Seeking professional advice and using a structured training programme can give you total reassurance. You need to make sure you and the leadership understands the following:
- The GDPR and who it will affect
- Why the GDPR is important to you
- Which person is ‘responsible’ for complying to the new regulations
- How long you can keep client information
- If you have to review the new policy
- If you need a Data Protection Officer
- Why you need to record the data you are collecting including for what purpose they intend to use it
- The recording processes of how you work with data and consideration that you have the right consent from each individual
- Securing data, auditing data and privileged access to this data will also become mandatory
- You will need to inform the relevant supervisory authority within 72 hours of your organisation becoming aware of a data breach
- Discuss GDPR and IT
Protecting your customer, client, beneficiaries or employee’s information is crucial to all organisations. Here are some very typical examples of how your staff could cause a data breach without realising:
- Waste paper in the bin with personal details written on it
- Stolen or lost mobile phones with customer or staff related information on
- Stolen or lost laptop with customer or staff related information on
- Documents left on show on desks
- Stolen or lost USB sticks
- Unlocked filing cabinets
- Old data bases (Excel spreadsheets from tradeshows and so on)
- Hard drives
- Employees sharing customer data on their computers
- Diaries thrown away once out of date
- Bags or brief cases containing laptops or phones being lost or stolen
- Phone numbers for cold calling
- Unencrypted USB sticks, external hard drives or mobile devices
- Cloud data stored in insecure applications or cloud services
- Poor password control
- Poor passwords
- And this one may seem obvious, but we see this so often; usernames and passwords stuck on the front of the screen, in your diary, notebook or even stuck to your notice board in your office
We all love people watching. Next time you are in an airport, in a café, on the train or in other public places – look out for the data breach hazards.

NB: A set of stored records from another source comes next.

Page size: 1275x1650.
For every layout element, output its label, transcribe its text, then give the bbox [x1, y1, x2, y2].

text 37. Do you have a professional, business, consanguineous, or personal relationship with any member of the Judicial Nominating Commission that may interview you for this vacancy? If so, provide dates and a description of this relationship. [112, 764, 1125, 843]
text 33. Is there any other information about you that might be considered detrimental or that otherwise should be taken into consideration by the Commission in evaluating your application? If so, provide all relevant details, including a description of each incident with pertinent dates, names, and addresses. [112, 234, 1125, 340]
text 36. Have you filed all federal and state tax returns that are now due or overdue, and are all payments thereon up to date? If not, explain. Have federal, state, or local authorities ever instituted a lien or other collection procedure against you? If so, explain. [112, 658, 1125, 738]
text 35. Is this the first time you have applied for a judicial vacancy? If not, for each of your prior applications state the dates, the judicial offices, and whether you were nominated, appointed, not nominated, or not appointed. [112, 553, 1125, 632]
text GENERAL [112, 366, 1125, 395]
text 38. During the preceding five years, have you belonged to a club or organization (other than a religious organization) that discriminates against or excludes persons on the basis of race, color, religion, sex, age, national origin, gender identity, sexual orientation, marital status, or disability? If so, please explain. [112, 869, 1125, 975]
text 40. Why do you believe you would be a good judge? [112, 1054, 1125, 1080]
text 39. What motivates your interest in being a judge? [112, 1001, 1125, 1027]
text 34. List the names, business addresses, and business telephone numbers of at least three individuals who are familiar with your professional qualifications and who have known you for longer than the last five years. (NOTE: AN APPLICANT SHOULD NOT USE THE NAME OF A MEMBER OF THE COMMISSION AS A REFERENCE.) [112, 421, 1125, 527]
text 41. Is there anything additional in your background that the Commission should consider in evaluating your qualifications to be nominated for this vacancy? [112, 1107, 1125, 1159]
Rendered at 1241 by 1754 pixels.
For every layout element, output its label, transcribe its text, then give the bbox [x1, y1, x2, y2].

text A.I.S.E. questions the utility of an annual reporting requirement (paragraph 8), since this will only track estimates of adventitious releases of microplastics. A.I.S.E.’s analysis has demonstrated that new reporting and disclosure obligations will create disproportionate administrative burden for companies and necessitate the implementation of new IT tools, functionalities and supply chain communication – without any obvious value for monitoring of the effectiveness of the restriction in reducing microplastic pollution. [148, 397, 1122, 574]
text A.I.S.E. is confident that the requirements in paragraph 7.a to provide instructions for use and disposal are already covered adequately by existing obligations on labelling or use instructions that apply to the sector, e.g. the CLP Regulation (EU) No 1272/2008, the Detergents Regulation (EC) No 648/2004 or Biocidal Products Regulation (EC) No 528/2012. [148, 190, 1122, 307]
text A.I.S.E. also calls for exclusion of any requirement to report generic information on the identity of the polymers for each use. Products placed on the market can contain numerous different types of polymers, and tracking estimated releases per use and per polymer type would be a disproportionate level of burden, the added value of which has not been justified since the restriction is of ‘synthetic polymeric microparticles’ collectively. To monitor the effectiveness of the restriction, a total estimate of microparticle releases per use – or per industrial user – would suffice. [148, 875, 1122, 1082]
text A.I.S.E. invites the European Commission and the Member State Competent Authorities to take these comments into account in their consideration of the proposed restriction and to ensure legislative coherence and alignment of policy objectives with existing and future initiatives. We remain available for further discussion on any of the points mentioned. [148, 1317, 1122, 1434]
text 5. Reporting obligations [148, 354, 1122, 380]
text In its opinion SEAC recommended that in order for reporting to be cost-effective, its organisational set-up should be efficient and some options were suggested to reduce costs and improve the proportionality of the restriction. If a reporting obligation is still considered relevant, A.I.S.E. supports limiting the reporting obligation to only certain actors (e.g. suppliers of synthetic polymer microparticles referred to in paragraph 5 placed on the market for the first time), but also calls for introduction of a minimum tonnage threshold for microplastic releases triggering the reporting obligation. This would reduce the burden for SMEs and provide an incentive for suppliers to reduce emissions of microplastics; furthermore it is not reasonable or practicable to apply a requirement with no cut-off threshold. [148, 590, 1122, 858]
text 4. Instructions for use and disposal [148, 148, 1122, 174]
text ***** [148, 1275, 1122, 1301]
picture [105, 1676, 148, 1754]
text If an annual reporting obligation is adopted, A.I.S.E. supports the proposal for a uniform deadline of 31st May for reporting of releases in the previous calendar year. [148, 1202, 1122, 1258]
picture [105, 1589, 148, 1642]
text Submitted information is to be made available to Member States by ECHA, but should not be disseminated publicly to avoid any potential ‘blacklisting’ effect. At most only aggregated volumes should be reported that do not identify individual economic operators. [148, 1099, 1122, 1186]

With just over 100 days to go, it’s clear to me that inboxes and forums are becoming drowned in the topic of the GDPR. As experts in our field, it’s frustrating to think that the GDPR noise is blocking information that people really need to know. Our experience and wealth of knowledge have gone into our training products – we look at the big picture. Whilst the existing DPA is there to protect us, there are big changes ahead. Training all stakeholders within an organisation is vital because anyone of them could cause a data breach.